- _Requirement_: Could you report every line from the entries that includes the word "begin"?

┄┄┄┄┄┄┄┄┄┄┄┄┄┄┄┄┄┄┄┄

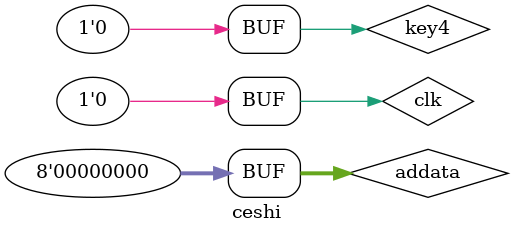
<source format=v>
`timescale 1ns / 1ps


module ceshi;

	// Inputs
	reg clk;
	reg key4;
	reg [7:0] addata;

	// Outputs
	wire daclk;
	wire [7:0] dadata;
	wire adclk;

	// Instantiate the Unit Under Test (UUT)
	adda_test uut (
		.clk(clk), 
		.key4(key4), 
		.daclk(daclk), 
		.dadata(dadata), 
		.adclk(adclk), 
		.addata(addata)
	);

	initial begin
		// Initialize Inputs
		clk = 0;
		key4 = 0;
		addata = 0;

		// Wait 100 ns for global reset to finish
		#100;
      #2000000; 
			key4=1;
		#2000000;
			key4=2;
		#2000000; 
			key4=3;
		#2000000; 
			key4=4;
			
		// Add stimulus here

	end
      
endmodule


</source>
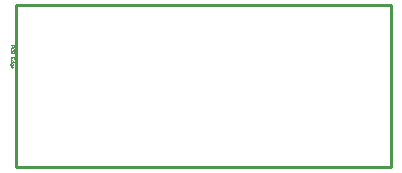
<source format=gm1>
G04 Layer_Color=16711935*
%FSLAX23Y23*%
%MOIN*%
G70*
G01*
G75*
%ADD18C,0.010*%
%ADD37C,0.004*%
%ADD38C,0.001*%
D18*
X0Y-0D02*
Y541D01*
Y-0D02*
X1250D01*
Y541D01*
X0D02*
X1250D01*
D37*
X-1Y53D02*
Y443D01*
D38*
X-18Y407D02*
X-8D01*
Y402D01*
X-10Y400D01*
X-13D01*
X-15Y402D01*
Y407D01*
X-10Y390D02*
X-8Y392D01*
Y395D01*
X-10Y397D01*
X-16D01*
X-18Y395D01*
Y392D01*
X-16Y390D01*
X-8Y387D02*
X-18D01*
Y382D01*
X-16Y381D01*
X-15D01*
X-13Y382D01*
Y387D01*
Y382D01*
X-11Y381D01*
X-10D01*
X-8Y382D01*
Y387D01*
Y361D02*
Y367D01*
X-18D01*
Y361D01*
X-13Y367D02*
Y364D01*
X-8Y351D02*
X-18D01*
Y356D01*
X-16Y358D01*
X-13D01*
X-11Y356D01*
Y351D01*
X-21Y345D02*
Y343D01*
X-20Y341D01*
X-11D01*
Y346D01*
X-13Y348D01*
X-16D01*
X-18Y346D01*
Y341D01*
Y333D02*
Y336D01*
X-16Y338D01*
X-13D01*
X-11Y336D01*
Y333D01*
X-13Y331D01*
X-15D01*
Y338D01*
M02*

</source>
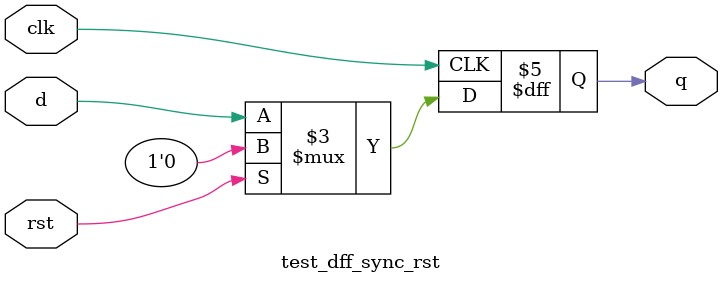
<source format=sv>

module test_dff_sync_rst(
  input logic clk,
  input logic rst,
  input logic d,
  output logic q
);
  always @(posedge clk) begin
    if (rst)
      q <= 1'b0;
    else
      q <= d;
  end
endmodule

</source>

┄┄┄┄┄┄┄┄┄┄┄┄┄┄┄┄┄┄┄┄

- _Written solution_:
	initial begin
  always @(posedge clk) begin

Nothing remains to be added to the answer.